Starke Performance, aber das Getriebe fällt im Paket etwas ab
Extrem griffig liegt das Alcantara-/Leder-Lenkrad (1.000 Euro) in der Hand, die elektromechanische Sport-Parameter-Lenkung ist superpräzise. Für den AMG-Performance-Sportsitz empfiehlt es sich, selbst einigermaßen sportlich zu sein – Couchpotatoes werden sich eingeengt fühlen. Aber es braucht diese direkte Verbindung zwischen Fahrzeug und Popometer, um die Infos verarbeiten zu können, die das trockene, aber nicht kreuzbrechend harte Fahrwerk aufsaugt. Einzig das Doppelkupplungsgetriebe agiert etwas träge, sogar im Manuellmodus.

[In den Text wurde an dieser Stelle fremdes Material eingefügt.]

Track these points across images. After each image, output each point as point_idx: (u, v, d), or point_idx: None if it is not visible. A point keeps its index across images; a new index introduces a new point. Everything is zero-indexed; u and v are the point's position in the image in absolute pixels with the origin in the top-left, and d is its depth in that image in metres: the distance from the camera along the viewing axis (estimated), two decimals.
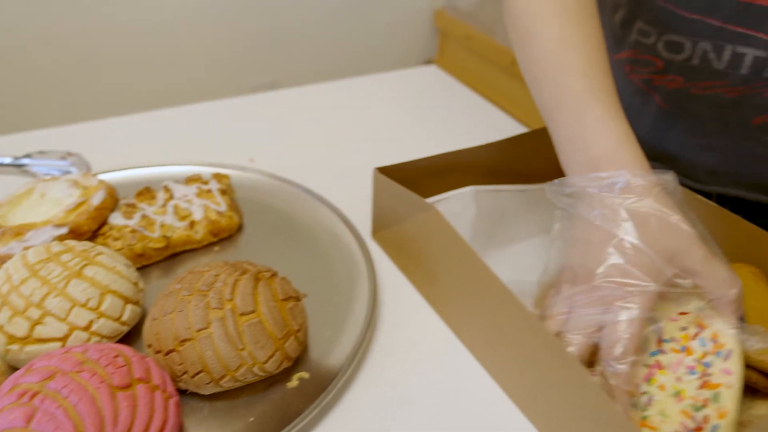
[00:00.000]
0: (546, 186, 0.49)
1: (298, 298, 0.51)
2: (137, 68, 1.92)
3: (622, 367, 0.40)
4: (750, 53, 0.55)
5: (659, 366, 0.42)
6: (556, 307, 0.45)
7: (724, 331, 0.42)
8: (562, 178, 0.48)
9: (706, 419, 0.40)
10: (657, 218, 0.43)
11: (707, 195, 0.68)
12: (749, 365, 0.46)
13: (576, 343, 0.42)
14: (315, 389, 0.48)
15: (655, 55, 0.62)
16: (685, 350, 0.42)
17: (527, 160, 0.69)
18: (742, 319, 0.43)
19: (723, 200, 0.68)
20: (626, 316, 0.41)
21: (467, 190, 0.63)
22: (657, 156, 0.69)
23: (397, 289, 0.60)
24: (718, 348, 0.41)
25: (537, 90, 0.52)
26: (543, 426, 0.46)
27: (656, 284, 0.41)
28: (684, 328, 0.42)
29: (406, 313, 0.57)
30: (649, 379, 0.41)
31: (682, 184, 0.68)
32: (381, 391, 0.50)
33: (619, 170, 0.44)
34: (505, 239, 0.64)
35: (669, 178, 0.45)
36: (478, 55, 2.09)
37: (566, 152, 0.49)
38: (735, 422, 0.40)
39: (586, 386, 0.40)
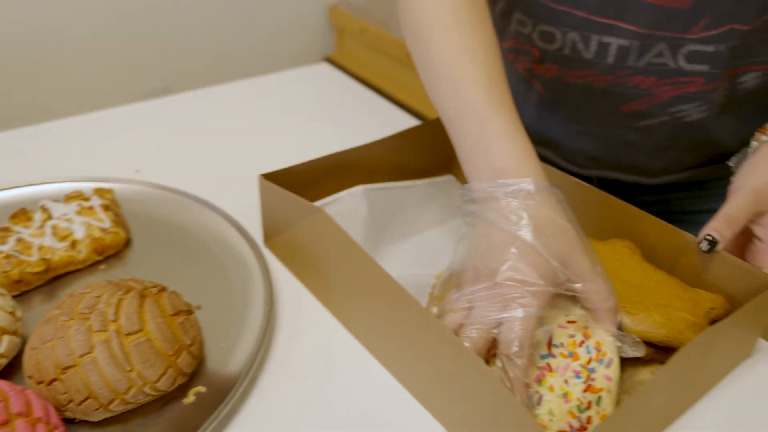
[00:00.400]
0: (456, 192, 0.50)
1: (189, 312, 0.50)
2: (11, 78, 1.80)
3: (520, 361, 0.42)
4: (614, 42, 0.58)
5: (549, 368, 0.44)
6: (457, 302, 0.46)
7: (606, 340, 0.45)
8: (469, 184, 0.50)
9: (589, 420, 0.43)
10: (554, 225, 0.45)
11: (588, 178, 0.72)
12: None
13: (475, 336, 0.43)
14: (213, 402, 0.47)
15: (532, 45, 0.64)
16: (572, 356, 0.44)
17: (414, 155, 0.70)
18: (620, 328, 0.47)
19: (603, 183, 0.72)
20: (524, 314, 0.43)
21: (357, 190, 0.64)
22: (542, 142, 0.72)
23: (294, 294, 0.59)
24: (600, 356, 0.44)
25: (438, 99, 0.53)
26: (446, 420, 0.47)
27: (551, 286, 0.44)
28: (572, 336, 0.45)
29: (304, 318, 0.57)
30: (540, 380, 0.44)
31: (565, 169, 0.72)
32: (282, 397, 0.50)
33: (524, 179, 0.46)
34: (398, 235, 0.65)
35: (558, 191, 0.48)
36: (375, 49, 2.11)
37: (470, 161, 0.50)
38: None
39: (483, 377, 0.41)
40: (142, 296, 0.47)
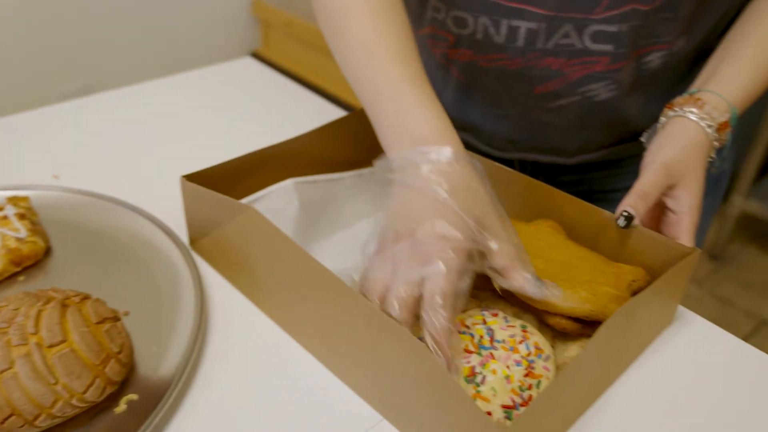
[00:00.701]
0: (374, 162, 0.51)
1: (116, 319, 0.49)
2: None
3: (445, 312, 0.43)
4: (523, 26, 0.60)
5: (492, 357, 0.46)
6: (380, 266, 0.46)
7: (543, 342, 0.48)
8: (388, 153, 0.51)
9: (530, 397, 0.45)
10: (471, 189, 0.47)
11: (509, 161, 0.73)
12: (560, 314, 0.51)
13: (403, 295, 0.44)
14: (145, 410, 0.46)
15: (447, 31, 0.65)
16: (513, 349, 0.47)
17: (341, 147, 0.70)
18: (548, 309, 0.50)
19: (524, 165, 0.74)
20: (446, 268, 0.44)
21: (286, 184, 0.63)
22: (462, 127, 0.73)
23: (225, 295, 0.58)
24: (539, 352, 0.47)
25: (355, 81, 0.54)
26: (382, 408, 0.48)
27: (470, 242, 0.45)
28: (512, 335, 0.48)
29: (237, 318, 0.56)
30: (483, 365, 0.45)
31: (486, 152, 0.73)
32: (218, 399, 0.49)
33: (444, 146, 0.48)
34: (329, 229, 0.65)
35: (477, 162, 0.50)
36: (302, 41, 2.09)
37: (389, 135, 0.51)
38: None
39: (423, 359, 0.42)
40: (64, 306, 0.46)
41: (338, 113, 0.89)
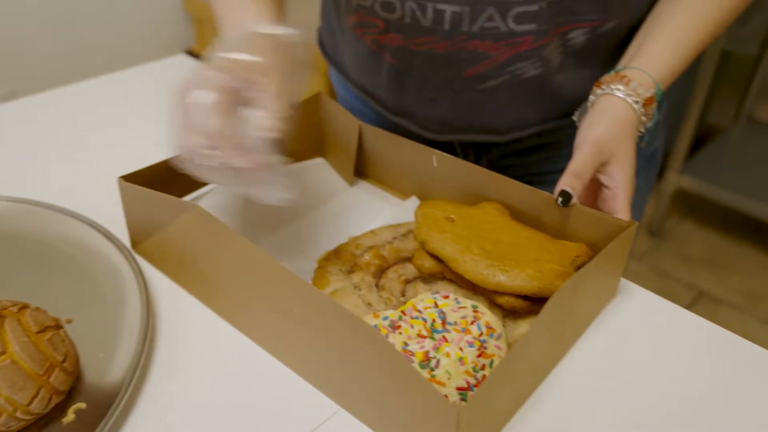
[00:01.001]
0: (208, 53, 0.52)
1: (58, 327, 0.47)
2: None
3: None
4: (448, 9, 0.60)
5: (445, 340, 0.47)
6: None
7: (494, 321, 0.49)
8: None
9: (484, 377, 0.45)
10: (268, 45, 0.51)
11: (447, 144, 0.74)
12: (509, 293, 0.52)
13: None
14: (94, 418, 0.44)
15: (375, 17, 0.65)
16: (465, 331, 0.47)
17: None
18: (498, 289, 0.51)
19: (465, 147, 0.75)
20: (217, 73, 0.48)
21: None
22: (398, 112, 0.74)
23: (172, 297, 0.57)
24: (491, 331, 0.48)
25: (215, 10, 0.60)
26: (339, 397, 0.48)
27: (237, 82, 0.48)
28: (463, 317, 0.49)
29: (185, 319, 0.55)
30: (437, 348, 0.46)
31: (421, 136, 0.74)
32: (168, 403, 0.48)
33: (263, 20, 0.54)
34: (275, 224, 0.64)
35: (295, 34, 0.53)
36: None
37: (225, 27, 0.57)
38: None
39: (378, 344, 0.42)
40: (1, 317, 0.44)
41: None
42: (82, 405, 0.46)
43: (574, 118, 0.63)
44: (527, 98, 0.68)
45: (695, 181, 1.84)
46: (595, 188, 0.59)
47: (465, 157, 0.75)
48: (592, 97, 0.61)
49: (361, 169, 0.73)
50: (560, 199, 0.54)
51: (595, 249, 0.56)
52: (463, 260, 0.53)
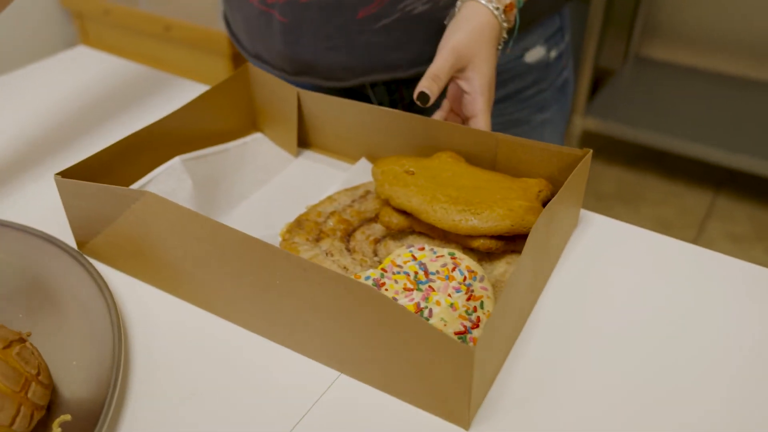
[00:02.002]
0: None
1: (22, 340, 0.43)
2: None
3: None
4: None
5: (432, 289, 0.47)
6: None
7: (474, 264, 0.50)
8: None
9: (478, 319, 0.46)
10: None
11: (359, 93, 0.74)
12: (483, 235, 0.52)
13: None
14: (86, 426, 0.41)
15: None
16: (449, 278, 0.48)
17: (217, 118, 0.67)
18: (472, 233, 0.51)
19: (379, 93, 0.75)
20: None
21: (174, 163, 0.59)
22: (298, 70, 0.73)
23: (135, 292, 0.54)
24: (473, 275, 0.48)
25: None
26: (338, 363, 0.47)
27: None
28: (444, 265, 0.49)
29: (156, 313, 0.52)
30: (426, 298, 0.46)
31: (328, 87, 0.73)
32: (160, 396, 0.45)
33: None
34: (226, 203, 0.62)
35: None
36: (126, 29, 1.95)
37: None
38: None
39: (377, 299, 0.41)
40: None
41: (190, 87, 0.84)
42: (68, 417, 0.42)
43: (445, 22, 0.65)
44: (422, 34, 0.69)
45: (598, 121, 1.92)
46: (459, 94, 0.62)
47: (380, 104, 0.75)
48: (459, 3, 0.63)
49: (301, 139, 0.71)
50: (419, 101, 0.58)
51: (553, 182, 0.57)
52: (432, 210, 0.53)
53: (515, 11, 0.62)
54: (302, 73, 0.73)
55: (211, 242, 0.47)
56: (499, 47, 0.63)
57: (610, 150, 2.10)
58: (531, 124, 0.79)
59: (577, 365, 0.47)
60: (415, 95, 0.59)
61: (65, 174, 0.53)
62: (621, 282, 0.54)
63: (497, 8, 0.61)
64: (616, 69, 2.22)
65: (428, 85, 0.58)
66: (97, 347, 0.47)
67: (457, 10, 0.63)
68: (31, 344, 0.44)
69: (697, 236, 1.79)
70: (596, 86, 2.11)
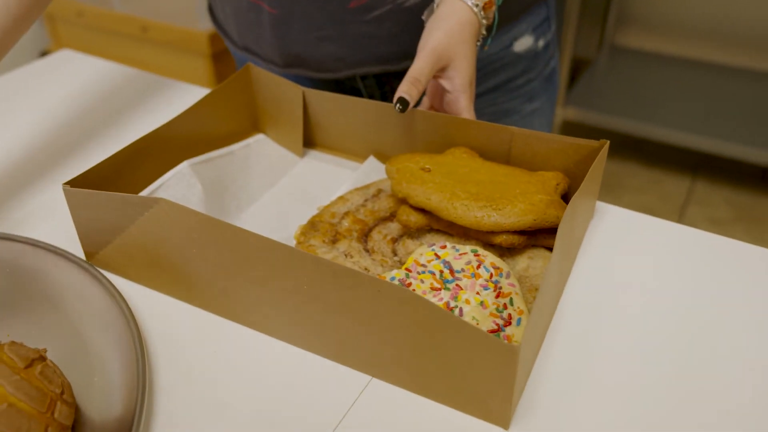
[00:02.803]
0: None
1: (42, 358, 0.42)
2: None
3: None
4: None
5: (459, 288, 0.46)
6: None
7: (498, 261, 0.49)
8: None
9: (510, 316, 0.45)
10: None
11: (346, 83, 0.74)
12: (506, 231, 0.52)
13: None
14: None
15: None
16: (475, 276, 0.47)
17: (219, 121, 0.65)
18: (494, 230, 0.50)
19: (369, 86, 0.74)
20: None
21: (182, 167, 0.57)
22: (289, 62, 0.72)
23: (152, 303, 0.52)
24: (499, 271, 0.48)
25: None
26: (369, 367, 0.46)
27: None
28: (468, 262, 0.48)
29: (176, 325, 0.50)
30: (455, 297, 0.45)
31: (319, 79, 0.72)
32: (189, 409, 0.44)
33: None
34: (236, 207, 0.60)
35: None
36: (100, 31, 1.90)
37: None
38: (527, 315, 0.47)
39: (413, 301, 0.40)
40: None
41: (184, 88, 0.82)
42: None
43: (423, 18, 0.63)
44: (414, 27, 0.68)
45: (578, 111, 1.94)
46: (439, 92, 0.61)
47: (371, 97, 0.74)
48: (437, 0, 0.62)
49: (306, 138, 0.69)
50: (398, 106, 0.56)
51: (569, 174, 0.57)
52: (453, 207, 0.52)
53: (494, 8, 0.61)
54: (292, 65, 0.72)
55: (233, 248, 0.46)
56: (478, 44, 0.61)
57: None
58: (521, 113, 0.79)
59: (609, 356, 0.46)
60: (394, 100, 0.56)
61: (73, 183, 0.51)
62: (642, 270, 0.54)
63: (476, 5, 0.59)
64: (592, 58, 2.24)
65: (407, 89, 0.56)
66: (116, 361, 0.45)
67: (435, 6, 0.61)
68: (51, 362, 0.42)
69: (678, 222, 1.81)
70: (573, 76, 2.13)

Wenn man die Verzögerung beim Raufschalten nicht mit einplant, rattert man ständig in den Begrenzer. Außerdem fällt das Getriebe negativ auf, wenn man anhält, denn dann geht ein Ruck durchs Gebälk und es "klonkt" vernehmlich den ersten Gang rein.

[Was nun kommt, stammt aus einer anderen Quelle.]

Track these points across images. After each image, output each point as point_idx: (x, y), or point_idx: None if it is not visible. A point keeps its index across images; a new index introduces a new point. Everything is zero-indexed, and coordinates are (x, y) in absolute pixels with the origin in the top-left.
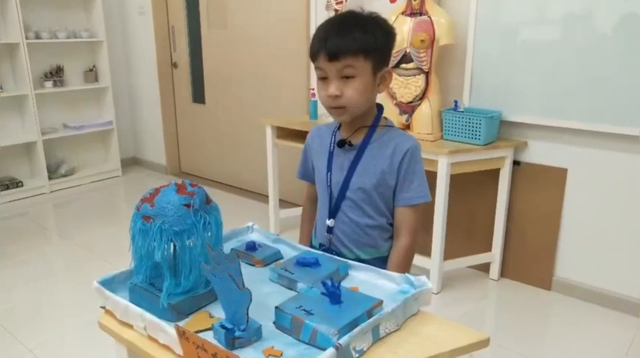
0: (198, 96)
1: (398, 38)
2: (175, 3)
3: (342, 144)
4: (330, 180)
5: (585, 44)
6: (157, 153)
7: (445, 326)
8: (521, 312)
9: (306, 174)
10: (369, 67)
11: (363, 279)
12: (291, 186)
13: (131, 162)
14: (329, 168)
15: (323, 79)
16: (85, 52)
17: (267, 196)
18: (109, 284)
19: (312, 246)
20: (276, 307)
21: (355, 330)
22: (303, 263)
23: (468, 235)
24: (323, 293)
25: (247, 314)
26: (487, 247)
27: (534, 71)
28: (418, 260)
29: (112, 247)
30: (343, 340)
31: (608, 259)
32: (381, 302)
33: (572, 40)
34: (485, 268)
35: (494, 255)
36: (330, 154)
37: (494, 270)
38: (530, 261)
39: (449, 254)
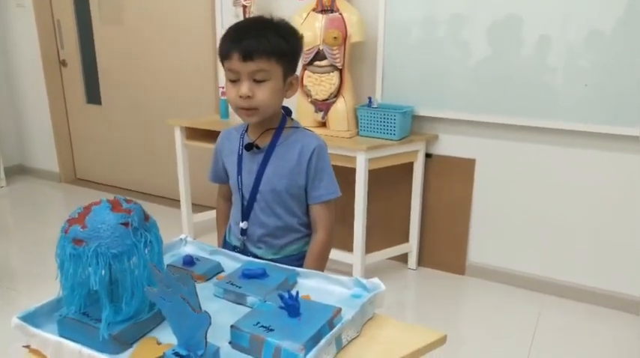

Was in einem Mercedes im Allgemeinen nicht üblich ist, ist in einem AMG-Modell Ehrensache: Das ESP ist abschaltbar. Wer sich nicht zu sehr einbremsen lassen will, aber dennoch nicht auf ein wenig Sicherheit verzichten will, wählt den Handling Mode. Allerdings ist das ESP generell aktiv, solange der Fahrer den Fuß auf der Bremse hat.

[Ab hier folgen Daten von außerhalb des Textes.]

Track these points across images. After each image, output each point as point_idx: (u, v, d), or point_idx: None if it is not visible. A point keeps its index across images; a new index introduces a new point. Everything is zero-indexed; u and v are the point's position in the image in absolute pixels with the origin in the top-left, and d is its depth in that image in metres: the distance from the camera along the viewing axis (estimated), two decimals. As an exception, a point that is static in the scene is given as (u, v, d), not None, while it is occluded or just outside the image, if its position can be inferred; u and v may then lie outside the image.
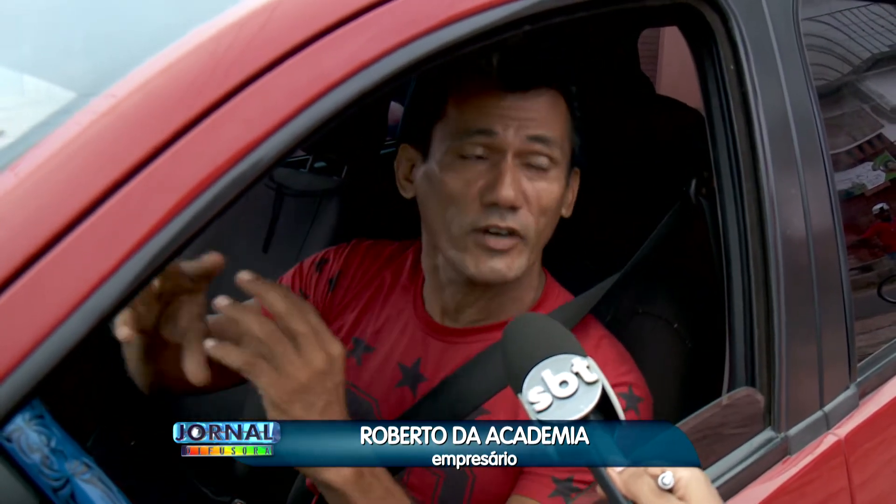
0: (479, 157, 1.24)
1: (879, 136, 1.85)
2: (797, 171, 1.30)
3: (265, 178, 0.84)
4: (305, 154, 2.31)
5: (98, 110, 0.80)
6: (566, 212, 1.33)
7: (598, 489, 0.89)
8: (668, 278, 1.55)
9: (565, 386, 0.89)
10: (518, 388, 0.91)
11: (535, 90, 1.24)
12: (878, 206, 1.80)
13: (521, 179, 1.24)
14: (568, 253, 1.57)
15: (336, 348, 1.07)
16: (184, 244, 0.80)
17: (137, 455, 2.18)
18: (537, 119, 1.24)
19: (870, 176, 1.79)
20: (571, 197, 1.34)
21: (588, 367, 0.90)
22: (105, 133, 0.79)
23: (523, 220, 1.24)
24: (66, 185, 0.77)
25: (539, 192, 1.25)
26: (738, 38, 1.23)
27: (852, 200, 1.73)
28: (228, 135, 0.81)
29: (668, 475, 0.87)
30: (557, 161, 1.26)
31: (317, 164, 2.31)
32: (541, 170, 1.25)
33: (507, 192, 1.21)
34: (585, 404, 0.88)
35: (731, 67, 1.24)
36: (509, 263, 1.25)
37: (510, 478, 1.27)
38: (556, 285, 1.39)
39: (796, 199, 1.30)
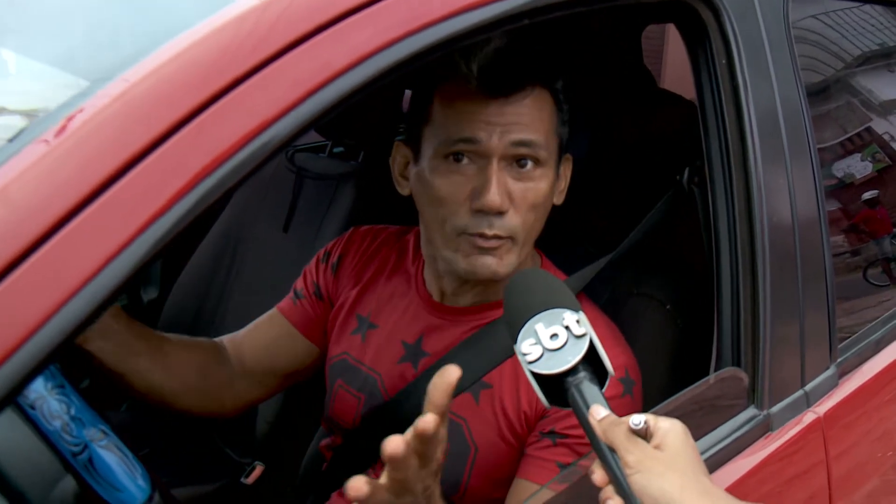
0: (466, 162, 1.21)
1: (868, 129, 1.82)
2: (784, 161, 1.28)
3: (271, 160, 0.82)
4: (325, 139, 2.30)
5: (112, 93, 0.79)
6: (558, 200, 1.29)
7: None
8: (662, 262, 1.53)
9: (556, 339, 0.89)
10: (514, 340, 0.92)
11: (516, 94, 1.20)
12: (865, 195, 1.77)
13: (508, 182, 1.20)
14: (571, 238, 1.55)
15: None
16: (201, 215, 0.78)
17: (168, 419, 2.18)
18: (520, 123, 1.20)
19: (858, 166, 1.77)
20: (563, 184, 1.31)
21: (578, 321, 0.90)
22: (121, 113, 0.78)
23: (510, 223, 1.21)
24: (92, 155, 0.76)
25: (526, 193, 1.21)
26: (730, 34, 1.21)
27: (842, 189, 1.70)
28: (237, 122, 0.80)
29: (639, 417, 0.86)
30: (543, 160, 1.22)
31: (335, 150, 2.30)
32: (527, 170, 1.21)
33: (493, 198, 1.18)
34: (573, 356, 0.88)
35: (723, 62, 1.22)
36: (499, 261, 1.22)
37: (510, 452, 1.25)
38: (551, 266, 1.37)
39: (783, 188, 1.27)
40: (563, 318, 0.90)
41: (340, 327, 1.44)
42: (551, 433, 1.20)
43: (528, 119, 1.20)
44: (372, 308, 1.40)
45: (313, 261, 1.51)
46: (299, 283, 1.50)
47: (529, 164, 1.21)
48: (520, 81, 1.20)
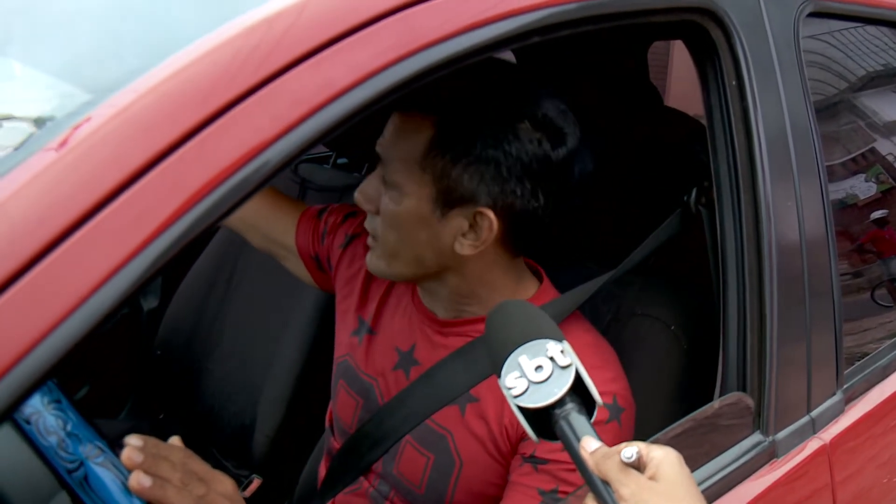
0: None
1: (872, 150, 1.82)
2: (793, 183, 1.26)
3: (273, 179, 0.81)
4: (329, 151, 2.29)
5: (117, 104, 0.77)
6: (460, 248, 1.19)
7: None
8: (667, 282, 1.51)
9: (540, 370, 0.86)
10: (498, 374, 0.89)
11: (399, 111, 1.20)
12: (873, 215, 1.76)
13: (380, 187, 1.23)
14: (574, 256, 1.54)
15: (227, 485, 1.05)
16: (201, 233, 0.77)
17: (166, 427, 2.17)
18: (385, 136, 1.22)
19: (863, 187, 1.76)
20: (476, 239, 1.19)
21: (562, 352, 0.87)
22: (122, 127, 0.76)
23: (375, 224, 1.25)
24: (92, 170, 0.74)
25: (382, 205, 1.22)
26: (740, 54, 1.19)
27: (849, 209, 1.69)
28: (237, 138, 0.78)
29: (630, 449, 0.83)
30: (394, 184, 1.19)
31: (339, 161, 2.29)
32: (388, 185, 1.21)
33: (356, 191, 1.24)
34: (559, 388, 0.85)
35: (733, 83, 1.20)
36: (370, 258, 1.27)
37: (496, 469, 1.24)
38: (552, 291, 1.32)
39: (792, 210, 1.26)
40: (547, 349, 0.87)
41: (342, 320, 1.45)
42: (532, 458, 1.18)
43: (390, 135, 1.22)
44: (372, 312, 1.41)
45: (333, 208, 1.54)
46: (330, 216, 1.54)
47: (389, 179, 1.21)
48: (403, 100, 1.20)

Vor all das haben die Ingenieure aber Geduld und Verzicht gesetzt: Man darf erst über 4.000/min. drehen, wenn alle Temperaturwerte weiß statt blau im Display leuchten, damit der in Handarbeit hergestellte Motor nicht vorzeitig den Geist aufgibt. Das bedeutet Öl bei 80 Grad, Getriebeöl bei 50 Grad, Kühlwasser bei – wurscht. Dazu darf man sagen, dass besagte Drehzahl im 7. Gang 200 km/h bedeutet.
Wer hat, der kann
Die Euro-pro-PS-Wertung beginnt beim Mercedes A 45 AMG bei 152,05 Euro, also bei insgesamt 54.740 Euro. Dass der Testwagen so viel teurer ist, liegt an Extras im Wert von über 30.000 Euro, inklusive der phänomenalen Harman-Kardon-Anlage und dem Driver's Package, das die Höchstgeschwindigkeit von 250 auf 270 km/h heraufsetzt. Eine Okkasion ist das nicht, aber durchaus ein lohnendes Angebot. Auch die Exekutive freut sich.
Warum?
Schlichtweg der stärkste Hot Hatch, den es in Serie gibt
Die Leichtigkeit des Rasens
Warum nicht?
Etwas zu träges Getriebe
Mercedes-Schrullen wie der überladene Blinkerhebel
Oder vielleicht …
… lieber auf den fetten AMG-Spoiler verzichten – er neigt zum Pfeifen.